Vulnerability in loader-utils version

[StephanTransavia]

Bug report

Vulnerability of in dependency tree: minimist, dependency of loader-utils

Describe the bug

Nextjs has a dependency on loader-utils, currently using version 1.2.3.
In this version of loader-utils, there is a dependency on json5, which had a dependency on minimist in a version that has a vulnarability.
Loader-utils package fixed that dependency here:
webpack/loader-utils@c78786d#diff-b9cfc7f2cdf78a7f4b91a753d10865a2

Loader-utils has updated their dependency to minimist in 2.x. Hope it will be possible to upgrade to the new version?

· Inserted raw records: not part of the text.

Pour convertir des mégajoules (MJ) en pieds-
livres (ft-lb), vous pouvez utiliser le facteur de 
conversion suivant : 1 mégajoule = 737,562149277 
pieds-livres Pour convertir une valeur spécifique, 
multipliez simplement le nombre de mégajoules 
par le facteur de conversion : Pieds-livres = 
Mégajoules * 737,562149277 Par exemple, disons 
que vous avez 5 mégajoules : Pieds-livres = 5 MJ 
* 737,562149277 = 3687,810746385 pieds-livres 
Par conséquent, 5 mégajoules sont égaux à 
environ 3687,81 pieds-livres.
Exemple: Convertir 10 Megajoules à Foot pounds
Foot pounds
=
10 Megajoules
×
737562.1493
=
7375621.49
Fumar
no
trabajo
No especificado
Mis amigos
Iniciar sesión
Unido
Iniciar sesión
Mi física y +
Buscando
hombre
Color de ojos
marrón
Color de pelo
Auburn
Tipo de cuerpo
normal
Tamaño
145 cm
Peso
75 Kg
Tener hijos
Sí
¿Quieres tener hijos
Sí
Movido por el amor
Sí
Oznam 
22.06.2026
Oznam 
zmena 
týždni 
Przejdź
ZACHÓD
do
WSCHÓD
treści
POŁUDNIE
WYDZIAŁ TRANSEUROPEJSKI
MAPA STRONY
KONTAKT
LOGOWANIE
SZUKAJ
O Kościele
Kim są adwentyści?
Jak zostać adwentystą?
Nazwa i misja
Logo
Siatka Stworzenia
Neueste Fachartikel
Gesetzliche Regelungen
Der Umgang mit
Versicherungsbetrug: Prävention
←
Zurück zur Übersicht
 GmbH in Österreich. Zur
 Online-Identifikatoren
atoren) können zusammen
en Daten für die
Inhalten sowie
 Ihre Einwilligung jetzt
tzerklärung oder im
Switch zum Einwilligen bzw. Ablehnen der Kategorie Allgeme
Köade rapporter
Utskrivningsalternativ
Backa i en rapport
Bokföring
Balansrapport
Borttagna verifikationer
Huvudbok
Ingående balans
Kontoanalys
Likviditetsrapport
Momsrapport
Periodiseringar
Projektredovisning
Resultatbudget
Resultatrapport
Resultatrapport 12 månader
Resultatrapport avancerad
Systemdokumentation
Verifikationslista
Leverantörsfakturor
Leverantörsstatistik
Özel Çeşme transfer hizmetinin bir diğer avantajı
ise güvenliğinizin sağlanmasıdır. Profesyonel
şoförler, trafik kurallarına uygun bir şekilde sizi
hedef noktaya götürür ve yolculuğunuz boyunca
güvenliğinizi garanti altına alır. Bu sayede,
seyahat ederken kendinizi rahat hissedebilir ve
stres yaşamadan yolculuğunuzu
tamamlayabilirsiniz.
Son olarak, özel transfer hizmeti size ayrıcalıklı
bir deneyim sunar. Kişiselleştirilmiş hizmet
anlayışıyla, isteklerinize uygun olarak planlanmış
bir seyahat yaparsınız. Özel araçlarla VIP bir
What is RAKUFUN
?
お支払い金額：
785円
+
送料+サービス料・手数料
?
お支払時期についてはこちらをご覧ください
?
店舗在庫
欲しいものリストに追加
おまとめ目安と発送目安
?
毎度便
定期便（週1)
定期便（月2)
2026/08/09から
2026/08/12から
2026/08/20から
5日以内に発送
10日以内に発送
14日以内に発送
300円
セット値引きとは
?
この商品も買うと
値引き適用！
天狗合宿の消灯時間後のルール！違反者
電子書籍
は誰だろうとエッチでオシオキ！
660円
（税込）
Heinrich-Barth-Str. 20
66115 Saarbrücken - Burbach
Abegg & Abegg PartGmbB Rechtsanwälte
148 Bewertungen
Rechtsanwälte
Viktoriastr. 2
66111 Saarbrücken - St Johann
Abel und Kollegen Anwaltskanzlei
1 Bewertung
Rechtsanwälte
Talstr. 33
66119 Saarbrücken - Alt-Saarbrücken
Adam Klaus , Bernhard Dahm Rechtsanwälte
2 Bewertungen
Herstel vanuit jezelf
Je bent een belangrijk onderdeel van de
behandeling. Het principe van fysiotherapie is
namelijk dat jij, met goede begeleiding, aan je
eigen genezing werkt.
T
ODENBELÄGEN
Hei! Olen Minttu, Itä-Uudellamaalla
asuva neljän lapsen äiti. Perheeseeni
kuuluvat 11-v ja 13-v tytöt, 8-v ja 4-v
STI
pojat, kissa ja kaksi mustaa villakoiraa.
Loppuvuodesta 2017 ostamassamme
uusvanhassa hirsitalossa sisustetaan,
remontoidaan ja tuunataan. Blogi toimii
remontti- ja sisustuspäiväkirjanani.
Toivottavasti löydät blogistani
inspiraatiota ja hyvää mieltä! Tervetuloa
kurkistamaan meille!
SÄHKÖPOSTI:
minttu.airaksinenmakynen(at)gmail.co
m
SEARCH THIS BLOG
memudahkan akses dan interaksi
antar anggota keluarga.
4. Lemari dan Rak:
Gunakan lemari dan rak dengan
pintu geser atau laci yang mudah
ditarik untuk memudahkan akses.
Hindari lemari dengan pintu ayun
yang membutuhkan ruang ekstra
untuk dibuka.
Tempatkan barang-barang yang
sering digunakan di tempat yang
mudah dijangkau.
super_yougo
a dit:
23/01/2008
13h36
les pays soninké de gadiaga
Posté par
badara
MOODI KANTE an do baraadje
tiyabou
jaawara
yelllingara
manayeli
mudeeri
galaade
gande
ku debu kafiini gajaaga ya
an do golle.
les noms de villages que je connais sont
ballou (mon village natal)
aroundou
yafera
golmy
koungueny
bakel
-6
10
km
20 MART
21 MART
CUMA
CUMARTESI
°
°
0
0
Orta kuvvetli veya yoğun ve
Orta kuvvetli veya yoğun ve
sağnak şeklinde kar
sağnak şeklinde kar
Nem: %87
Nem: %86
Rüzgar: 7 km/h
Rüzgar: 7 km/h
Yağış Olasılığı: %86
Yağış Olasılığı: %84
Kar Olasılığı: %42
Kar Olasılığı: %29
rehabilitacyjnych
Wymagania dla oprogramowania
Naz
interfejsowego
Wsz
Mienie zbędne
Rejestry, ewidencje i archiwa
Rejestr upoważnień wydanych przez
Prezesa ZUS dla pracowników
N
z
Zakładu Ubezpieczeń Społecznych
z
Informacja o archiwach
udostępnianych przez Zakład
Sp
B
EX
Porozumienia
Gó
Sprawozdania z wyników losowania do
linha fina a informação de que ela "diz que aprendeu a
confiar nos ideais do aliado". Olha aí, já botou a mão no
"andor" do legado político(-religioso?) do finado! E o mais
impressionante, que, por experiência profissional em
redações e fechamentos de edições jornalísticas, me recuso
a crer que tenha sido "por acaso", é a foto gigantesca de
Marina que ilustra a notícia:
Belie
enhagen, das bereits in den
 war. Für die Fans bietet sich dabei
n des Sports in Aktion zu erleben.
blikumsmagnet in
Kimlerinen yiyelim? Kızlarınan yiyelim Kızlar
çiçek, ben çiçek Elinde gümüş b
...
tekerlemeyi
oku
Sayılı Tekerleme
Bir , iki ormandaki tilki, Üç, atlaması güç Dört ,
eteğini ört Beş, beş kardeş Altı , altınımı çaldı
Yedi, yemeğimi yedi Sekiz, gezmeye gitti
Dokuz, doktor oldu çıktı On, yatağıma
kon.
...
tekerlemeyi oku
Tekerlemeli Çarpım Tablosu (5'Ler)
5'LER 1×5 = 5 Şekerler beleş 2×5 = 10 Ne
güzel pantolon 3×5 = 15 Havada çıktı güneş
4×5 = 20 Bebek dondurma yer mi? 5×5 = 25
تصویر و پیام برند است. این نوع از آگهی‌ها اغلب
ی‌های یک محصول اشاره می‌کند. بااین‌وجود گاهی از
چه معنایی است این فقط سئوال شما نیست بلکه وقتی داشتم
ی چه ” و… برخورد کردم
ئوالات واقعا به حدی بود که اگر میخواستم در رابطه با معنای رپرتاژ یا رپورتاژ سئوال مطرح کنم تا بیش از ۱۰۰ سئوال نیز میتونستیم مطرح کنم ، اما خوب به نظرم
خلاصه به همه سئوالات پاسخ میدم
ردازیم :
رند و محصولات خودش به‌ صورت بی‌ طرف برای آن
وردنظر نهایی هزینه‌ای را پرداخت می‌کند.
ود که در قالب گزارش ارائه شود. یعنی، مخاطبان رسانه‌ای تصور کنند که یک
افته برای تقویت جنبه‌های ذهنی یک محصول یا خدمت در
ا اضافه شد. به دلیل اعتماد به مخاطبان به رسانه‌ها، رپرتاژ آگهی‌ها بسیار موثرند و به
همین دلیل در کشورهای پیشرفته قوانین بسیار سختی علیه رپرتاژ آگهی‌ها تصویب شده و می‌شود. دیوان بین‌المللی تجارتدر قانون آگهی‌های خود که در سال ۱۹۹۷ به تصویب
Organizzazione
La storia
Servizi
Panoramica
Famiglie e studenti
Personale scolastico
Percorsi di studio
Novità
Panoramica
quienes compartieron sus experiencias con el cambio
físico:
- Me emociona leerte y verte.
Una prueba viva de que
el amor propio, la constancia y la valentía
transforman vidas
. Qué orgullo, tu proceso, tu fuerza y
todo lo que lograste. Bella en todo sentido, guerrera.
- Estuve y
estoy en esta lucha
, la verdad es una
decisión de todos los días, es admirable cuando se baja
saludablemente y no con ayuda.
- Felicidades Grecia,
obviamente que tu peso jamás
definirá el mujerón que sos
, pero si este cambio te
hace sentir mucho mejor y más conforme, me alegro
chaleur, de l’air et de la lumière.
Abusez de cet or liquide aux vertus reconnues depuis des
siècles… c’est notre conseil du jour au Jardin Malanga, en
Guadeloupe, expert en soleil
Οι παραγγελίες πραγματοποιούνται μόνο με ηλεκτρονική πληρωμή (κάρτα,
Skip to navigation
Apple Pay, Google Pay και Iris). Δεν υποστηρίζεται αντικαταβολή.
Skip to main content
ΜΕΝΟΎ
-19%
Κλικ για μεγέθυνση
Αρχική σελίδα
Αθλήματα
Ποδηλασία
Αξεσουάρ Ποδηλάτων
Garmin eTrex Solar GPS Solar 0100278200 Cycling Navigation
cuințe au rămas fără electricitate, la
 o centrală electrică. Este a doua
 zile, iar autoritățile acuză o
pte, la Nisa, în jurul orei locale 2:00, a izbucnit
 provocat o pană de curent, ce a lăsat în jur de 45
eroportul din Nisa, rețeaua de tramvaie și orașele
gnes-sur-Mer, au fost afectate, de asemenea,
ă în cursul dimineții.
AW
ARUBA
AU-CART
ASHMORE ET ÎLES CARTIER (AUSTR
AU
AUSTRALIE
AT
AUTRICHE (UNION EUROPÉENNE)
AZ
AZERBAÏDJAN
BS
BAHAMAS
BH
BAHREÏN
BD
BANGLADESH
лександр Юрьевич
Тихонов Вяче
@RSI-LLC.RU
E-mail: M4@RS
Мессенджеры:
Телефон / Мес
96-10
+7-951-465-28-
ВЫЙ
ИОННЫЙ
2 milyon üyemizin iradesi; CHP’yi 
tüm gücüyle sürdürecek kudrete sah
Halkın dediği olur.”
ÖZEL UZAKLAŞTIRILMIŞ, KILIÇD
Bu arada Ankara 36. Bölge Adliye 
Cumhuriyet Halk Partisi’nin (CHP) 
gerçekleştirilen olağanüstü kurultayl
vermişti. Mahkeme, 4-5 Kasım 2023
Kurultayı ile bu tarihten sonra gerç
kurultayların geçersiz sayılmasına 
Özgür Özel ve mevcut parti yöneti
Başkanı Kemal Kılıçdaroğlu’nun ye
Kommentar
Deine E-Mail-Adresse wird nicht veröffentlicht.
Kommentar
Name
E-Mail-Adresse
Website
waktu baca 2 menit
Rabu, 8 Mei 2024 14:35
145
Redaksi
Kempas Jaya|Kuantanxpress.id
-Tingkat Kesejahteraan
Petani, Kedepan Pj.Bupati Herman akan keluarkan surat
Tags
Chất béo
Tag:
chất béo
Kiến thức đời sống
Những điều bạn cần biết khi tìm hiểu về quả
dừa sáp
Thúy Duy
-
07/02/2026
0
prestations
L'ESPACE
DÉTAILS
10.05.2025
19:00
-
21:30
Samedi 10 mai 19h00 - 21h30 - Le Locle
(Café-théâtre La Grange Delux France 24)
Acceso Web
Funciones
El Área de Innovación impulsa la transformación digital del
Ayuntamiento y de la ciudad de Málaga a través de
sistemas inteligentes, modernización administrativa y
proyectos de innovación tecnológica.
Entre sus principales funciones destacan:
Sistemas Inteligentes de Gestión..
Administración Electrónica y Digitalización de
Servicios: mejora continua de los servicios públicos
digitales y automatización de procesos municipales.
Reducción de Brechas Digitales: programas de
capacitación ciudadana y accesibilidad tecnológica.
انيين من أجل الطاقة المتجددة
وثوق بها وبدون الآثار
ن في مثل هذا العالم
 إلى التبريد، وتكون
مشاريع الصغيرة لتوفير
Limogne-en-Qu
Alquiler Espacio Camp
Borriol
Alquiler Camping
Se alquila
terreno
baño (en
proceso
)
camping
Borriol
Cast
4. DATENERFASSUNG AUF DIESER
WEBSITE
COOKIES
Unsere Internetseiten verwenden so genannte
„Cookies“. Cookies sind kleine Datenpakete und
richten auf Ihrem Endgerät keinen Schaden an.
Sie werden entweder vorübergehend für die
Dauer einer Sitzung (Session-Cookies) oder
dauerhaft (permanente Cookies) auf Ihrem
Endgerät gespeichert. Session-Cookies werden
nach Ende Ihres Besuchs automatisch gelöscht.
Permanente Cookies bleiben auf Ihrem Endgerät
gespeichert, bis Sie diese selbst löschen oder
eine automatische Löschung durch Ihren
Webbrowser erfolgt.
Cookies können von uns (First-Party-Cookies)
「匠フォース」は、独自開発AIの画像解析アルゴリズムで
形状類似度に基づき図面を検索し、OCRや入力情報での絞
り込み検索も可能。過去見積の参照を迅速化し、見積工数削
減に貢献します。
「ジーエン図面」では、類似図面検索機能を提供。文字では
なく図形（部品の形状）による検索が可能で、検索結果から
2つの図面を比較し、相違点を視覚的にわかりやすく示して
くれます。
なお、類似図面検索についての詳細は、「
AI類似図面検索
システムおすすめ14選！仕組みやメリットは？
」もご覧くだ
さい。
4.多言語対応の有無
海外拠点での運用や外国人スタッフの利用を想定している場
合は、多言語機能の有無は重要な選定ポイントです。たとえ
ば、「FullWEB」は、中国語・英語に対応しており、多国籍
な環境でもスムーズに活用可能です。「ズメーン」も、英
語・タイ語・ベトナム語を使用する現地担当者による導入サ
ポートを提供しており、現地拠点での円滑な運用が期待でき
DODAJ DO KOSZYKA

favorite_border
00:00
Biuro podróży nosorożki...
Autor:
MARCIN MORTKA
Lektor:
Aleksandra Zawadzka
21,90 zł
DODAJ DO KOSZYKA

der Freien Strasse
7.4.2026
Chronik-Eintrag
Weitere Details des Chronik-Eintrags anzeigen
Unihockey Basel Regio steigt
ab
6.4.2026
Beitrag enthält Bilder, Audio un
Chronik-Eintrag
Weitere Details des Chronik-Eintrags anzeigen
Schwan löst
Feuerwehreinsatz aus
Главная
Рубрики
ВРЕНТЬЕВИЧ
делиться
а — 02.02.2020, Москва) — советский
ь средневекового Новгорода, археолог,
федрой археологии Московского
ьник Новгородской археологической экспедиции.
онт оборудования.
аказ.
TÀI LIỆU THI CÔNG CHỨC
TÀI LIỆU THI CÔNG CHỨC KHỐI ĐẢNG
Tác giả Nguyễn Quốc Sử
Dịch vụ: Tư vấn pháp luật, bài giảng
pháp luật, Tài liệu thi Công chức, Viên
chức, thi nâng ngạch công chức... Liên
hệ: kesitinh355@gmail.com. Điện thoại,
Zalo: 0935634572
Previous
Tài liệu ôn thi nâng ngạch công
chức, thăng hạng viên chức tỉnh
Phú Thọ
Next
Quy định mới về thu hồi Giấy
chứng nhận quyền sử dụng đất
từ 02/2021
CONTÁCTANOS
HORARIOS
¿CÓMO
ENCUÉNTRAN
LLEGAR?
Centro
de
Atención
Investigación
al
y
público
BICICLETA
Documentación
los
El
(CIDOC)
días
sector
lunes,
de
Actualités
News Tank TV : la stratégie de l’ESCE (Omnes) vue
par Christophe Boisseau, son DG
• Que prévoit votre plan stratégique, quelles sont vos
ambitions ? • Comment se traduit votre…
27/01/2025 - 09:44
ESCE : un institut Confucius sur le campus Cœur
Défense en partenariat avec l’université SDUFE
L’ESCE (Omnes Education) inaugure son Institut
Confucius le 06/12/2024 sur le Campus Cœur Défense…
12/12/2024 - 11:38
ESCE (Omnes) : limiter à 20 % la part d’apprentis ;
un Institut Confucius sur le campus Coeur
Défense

The vulnarability is described here:
https://nvd.nist.gov/vuln/detail/CVE-2020-7598#vulnCurrentDescriptionTitle
https://snyk.io/vuln/SNYK-JS-MINIMIST-559764

To Reproduce

First of all the issue was found using Anchore cli
After that the cause of this particular dependency was found by:

1. using nextjs 9.3.0
2. yarn why minimist

result:

   - Hoisted from "next#loader-utils#json5#minimist"

System information

• OS: docker container node:lts-alpine
• Version of Next.js: 9.3.0

[timneutkens]

Duplicate of #11149

Specifically read:
#11149 (comment)

[StephanTransavia]

Oh cool, so there was one already, searched for it but didn't find it, sorry about that.

[timneutkens]

Opened #11324 to upgrade loader-utils although it's not needed to upgrade

[thatguyjono94]

@timneutkens just for my sanity could you explain how the loader-utils pr fixes the vulnerability
in npm audit? The path for the vulnerability in my case is next > mkdirp > minimist and next > webpack > mkdirp > minimist. It doesn't say anything about loader-utils. I'm just curious because the pr does remove the warnings.

[timneutkens]

Those are different. Both have been updated, check next@canary.

See #11149

[balazsorban44]

This issue has been automatically locked due to no recent activity. If you are running into a similar issue, please create a new issue with the steps to reproduce. Thank you.